1.31.2012

Comm 101: third blog- thoughts on class


So I'm posting from my phone right now, hoping any horrible spelling errors are caught by the iPhone. I had a few thoughts as class wrapped up today. As a Comm student, I often find myself wanting to say much more than time allows for in class. This is especially true in a class where I am technically not a student. So, for those of you who are left with a comment sitting on the tip of your tongue as class ends, a blog post might be a great way to formulate and remember that idea.
What is sticking with me is something about communication being constitutive. I grew up as the generation just before most of you, so phrases like "that's retarded" or "that's gay" were and still are common place. I can't make excuses for the thousands of times I have uttered these words, including to some of my friends who are gay, or have a learning disability.
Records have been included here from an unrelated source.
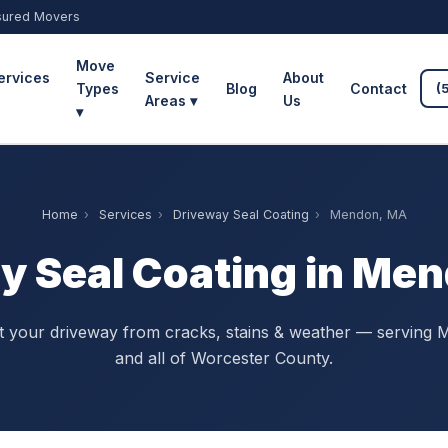
sured Movers
Move
ervices
Service
About
Types
Blog
Contact
(
Areas ▾
Us
▾
Home
›
Services
›
Driveway Seal Coating
›
Mendon, MA
y Seal Coating in Me
t your driveway from cracks, stains & weather — serving
and all of Worcester County.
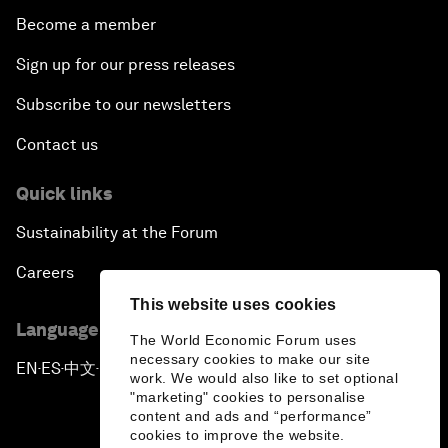
Become a member
Sign up for our press releases
Subscribe to our newsletters
Contact us
Quick links
Sustainability at the Forum
Careers
This website uses cookies
Language editions
The World Economic Forum uses
necessary cookies to make our site
EN
ES
中文
日本語
▪
▪
▪
work. We would also like to set optional
"marketing" cookies to personalise
content and ads and “performance”
cookies to improve the website.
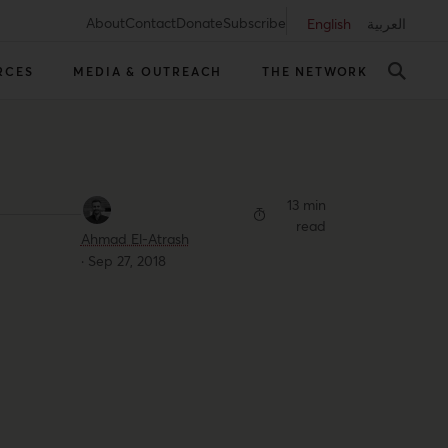
About
Contact
Donate
Subscribe
English
العربية
RCES
MEDIA & OUTREACH
THE NETWORK
13 min
read
Ahmad El-Atrash
·
Sep 27, 2018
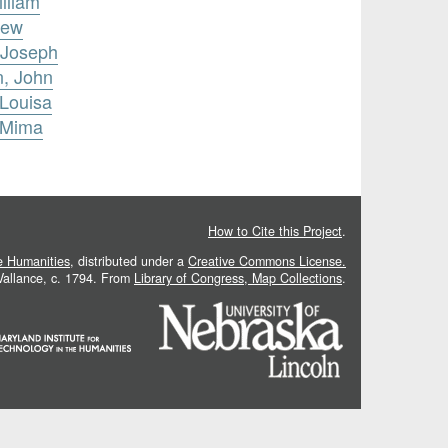
lliam
rew
 Joseph
n, John
 Louisa
 Mima
How to Cite this Project
.
he Humanities
, distributed under a
Creative Commons License.
 Vallance, c. 1794. From
Library of Congress, Map Collections
.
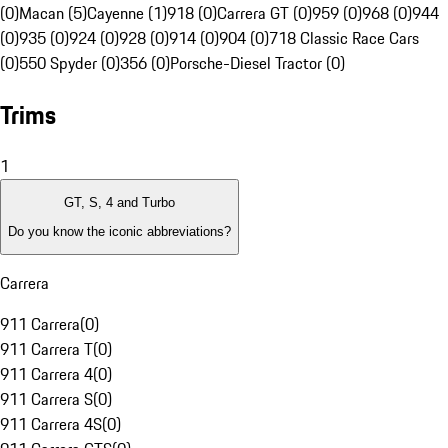
(0)
Macan (5)
Cayenne (1)
918 (0)
Carrera GT (0)
959 (0)
968 (0)
944
(0)
935 (0)
924 (0)
928 (0)
914 (0)
904 (0)
718 Classic Race Cars
(0)
550 Spyder (0)
356 (0)
Porsche-Diesel Tractor (0)
Trims
1
GT, S, 4 and Turbo
Do you know the iconic abbreviations?
Carrera
911 Carrera
(
0
)
911 Carrera T
(
0
)
911 Carrera 4
(
0
)
911 Carrera S
(
0
)
911 Carrera 4S
(
0
)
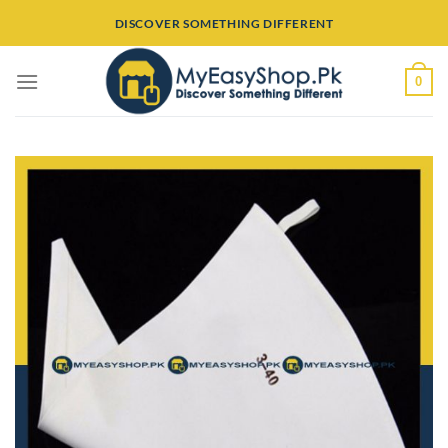
Skip
DISCOVER SOMETHING DIFFERENT
to
content
0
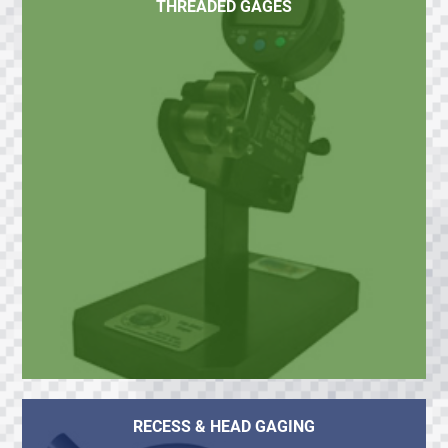
THREADED GAGES
RECESS & HEAD GAGING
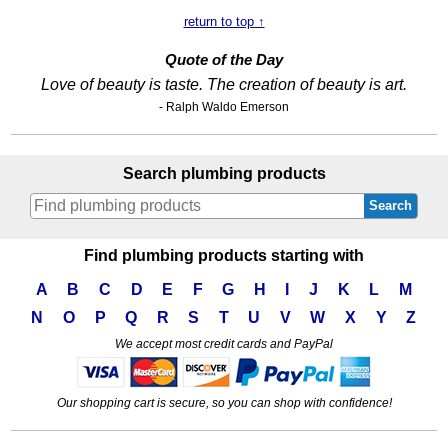
return to top ↑
Quote of the Day
Love of beauty is taste. The creation of beauty is art.
- Ralph Waldo Emerson
Search plumbing products
Search
Find plumbing products starting with
A
B
C
D
E
F
G
H
I
J
K
L
M
N
O
P
Q
R
S
T
U
V
W
X
Y
Z
We accept most credit cards and PayPal
Our shopping cart is secure, so you can shop with confidence!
But as I struggle against the past 15 + years of this language being common place for me, what helps me to eradicate such language is knowing that by allowing those phrases to cross my lips (or the lips of friends and family) I am continuing to uphold the idea that being gay or differently abled is somehow stupid or makes a person less of a citizen of our global community. I hope that soon, I won't even have to think about this, and my brain will have learned a different way to communicate my displeasure with a situation. However, if you hear me or anyone else for that matter, please gently remind us that our words are not only constructing violence, but they are actually violent.


Oppressive language does more than represent violence; it is violence; does more than represent the limits of knowledge; it limits knowledge.